In California, anyone who registers a motor vehicle is required to carry auto insurance in the event of a car accident. Despite the state law, many people continue to operate vehicles without any insurance or the bare minimum.
If you are involved in a collision with an uninsured driver, you may be wondering how you will obtain compensation for the damages the other party has caused—since it is the at-fault’s insurance company who will pay for any damages including property damage and injuries. Fortunately, having the right amount of insurance coverage can provide substantial relief.
The following are several options to recover compensation after a crash with an uninsured motorist:
- Uninsured motorist coverage (UM) – This type of coverage specifically pertains to accidents involving uninsured motorists. UM will pay for your medical expenses, lost earnings, and any other economic or noneconomic damages you suffered. In other words, this coverage will substitute the liability coverage the uninsured driver was supposed to have. However, UM is not required in California, but many people carry it to prepare for the unexpected. Contact your car insurance company to determine if you have UM and your liability limits.
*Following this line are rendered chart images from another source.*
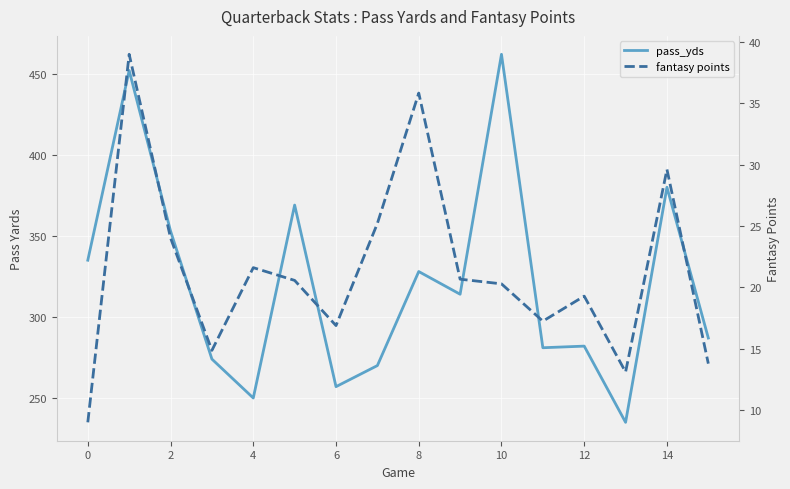

True or false: pass_yds and fantasy points cross at least once.

False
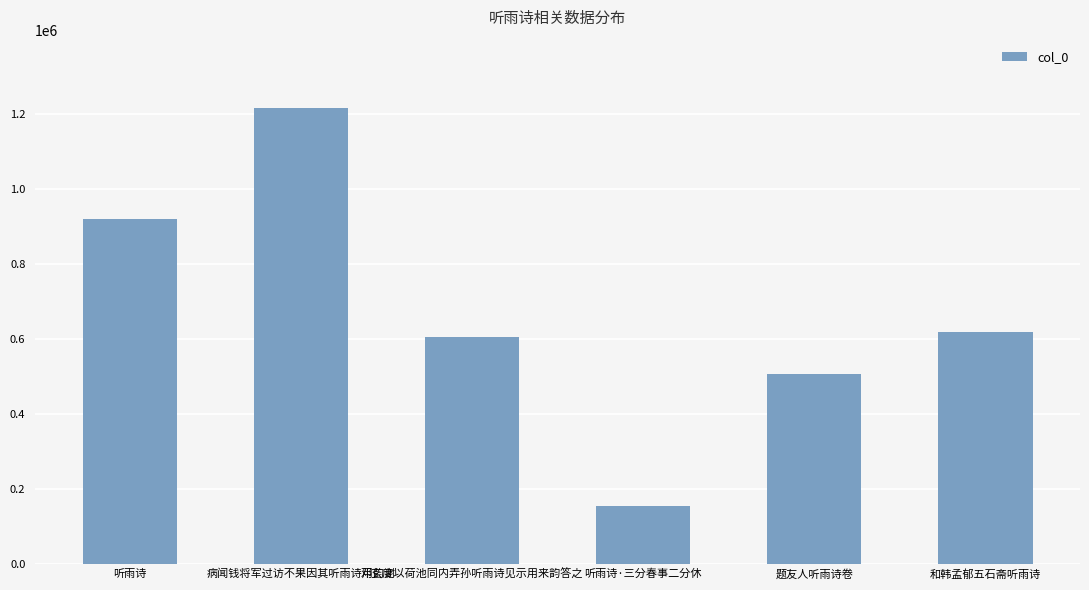

What is the ratio of the value at 听雨诗·三分春事二分休 to the value at 邓玄度以荷池同内弄孙听雨诗见示用来韵答之?

0.3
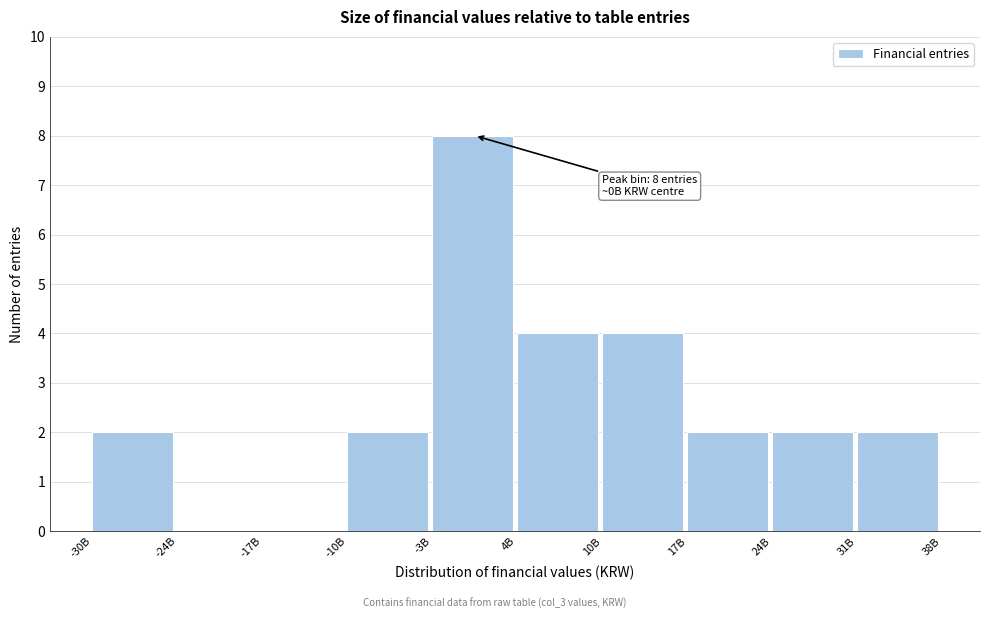

Reading right to left, transcribe all the data shown in this chart.

31B=2	24B=2	17B=2	10B=4	4B=4	-3B=8	-10B=2	-17B=0	-24B=0	-30B=2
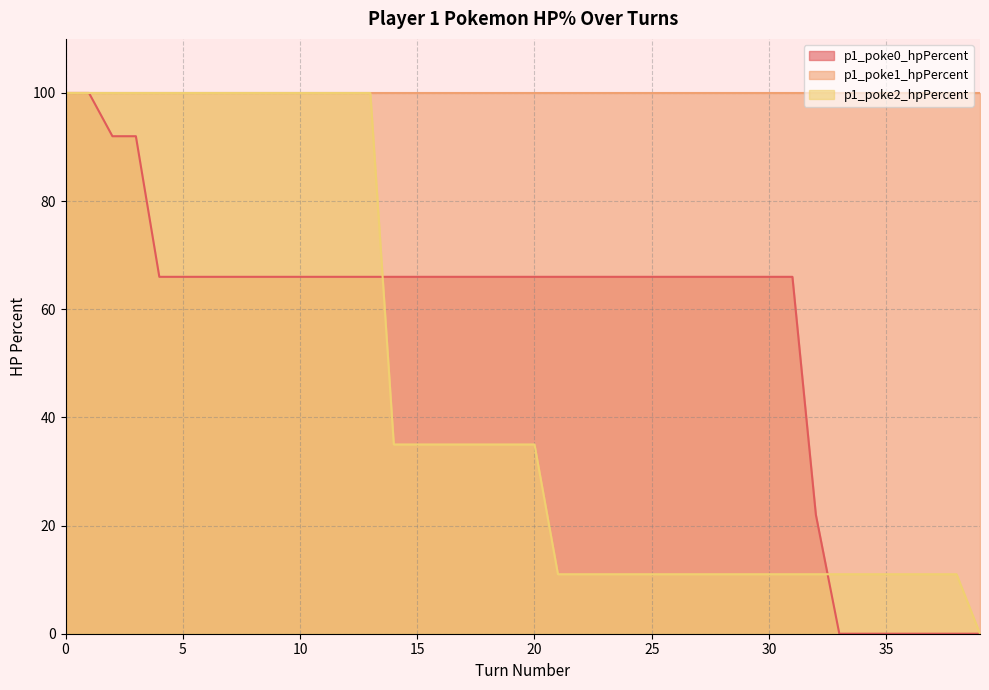

Which category has the lowest value across all series?

33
- Collision coverage – Having collision coverage on your insurance policy means your insurance company can pay for any repairs. While some insurers will charge you a deductible, others won’t since the other party didn’t have insurance. Call your insurance company to determine if you need to pay a deductible or not.
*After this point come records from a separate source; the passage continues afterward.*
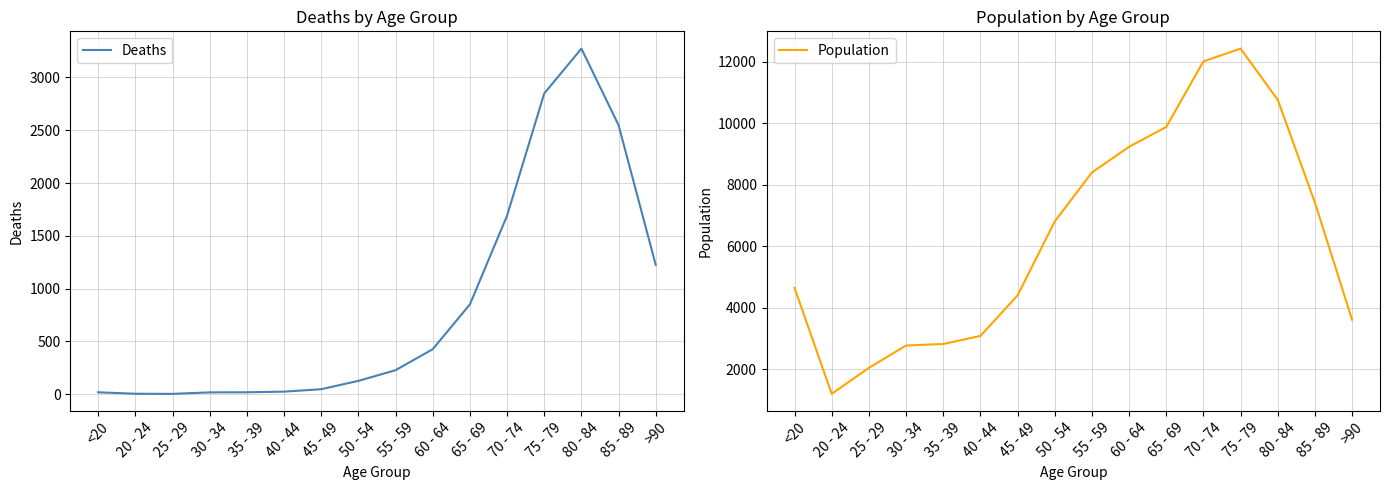

True or false: Population and Deaths intersect in this chart.

False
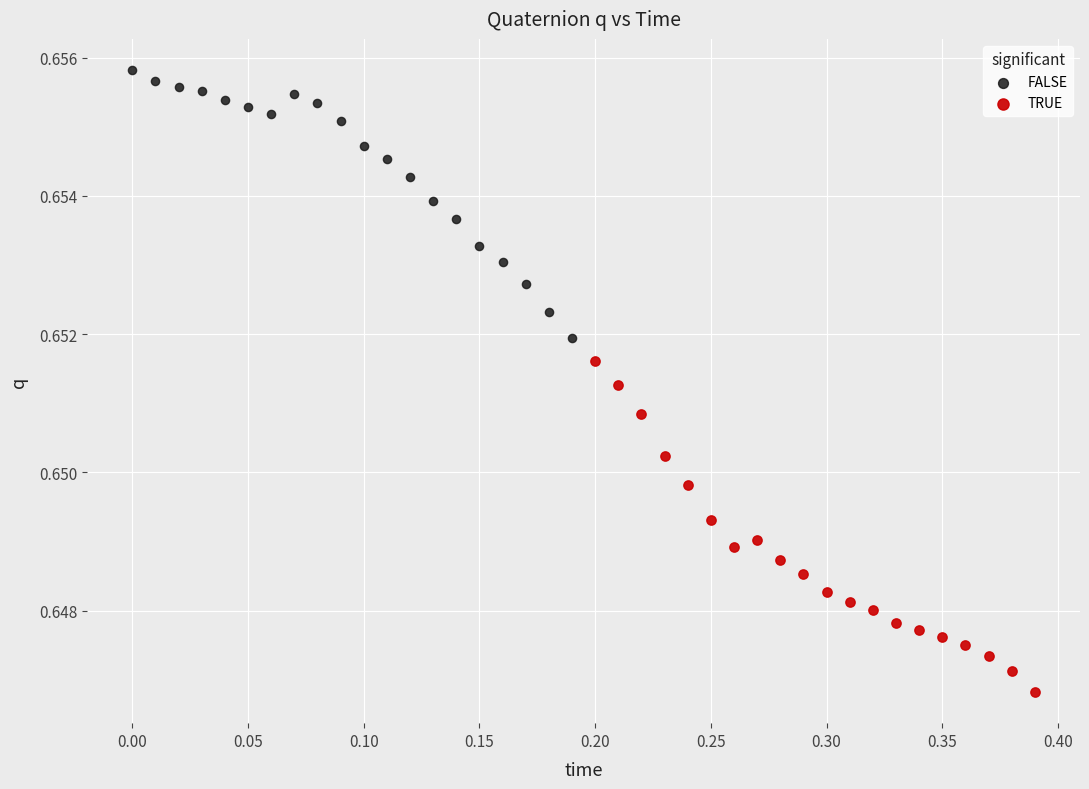

Which series contains the lowest Y value?

TRUE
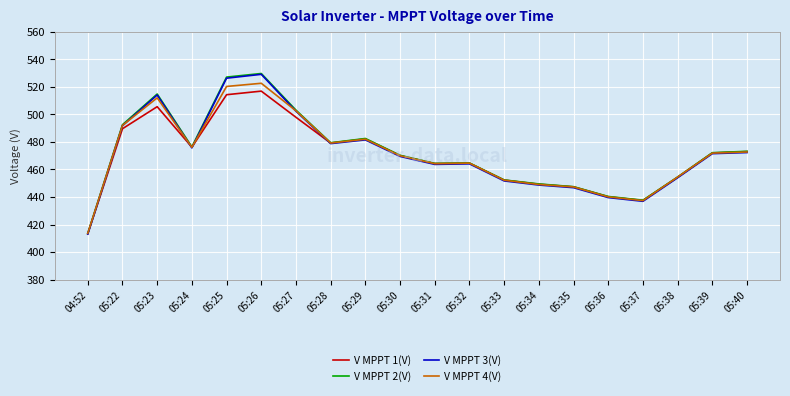

Which series has the largest range (max minus min)?

V MPPT 2(V)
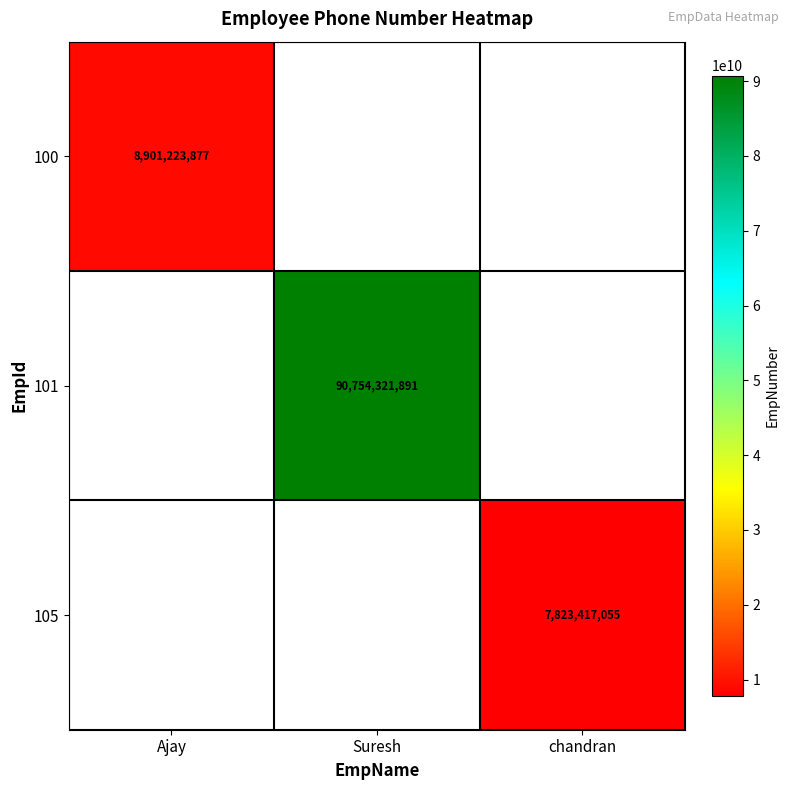

The 100 series shows 12960225132 at Ajay. True or false?

False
- Medical payment coverage – There is no deductible for medical payments coverage. All medical expenses will be paid up to your policy limit.
- Health insurance – Depending on your health insurance through your employer or personally, it can cover your medical bills. Your insurer will attempt to pursue the other party’s health provider to pay for your medical expenses. However, if the uninsured driver doesn’t have insurance, your insurer will request reimbursement from your auto insurance policy.
- Sue the other driver – If you do not have UM coverage and all your other insurance coverages are tapped out, you can file a personal injury lawsuit against the uninsured driver. However, you may not recover much since he doesn’t have enough money or assets to own auto insurance.
Before this situation happens to you, ensure you have the proper coverage in place, including UM coverage.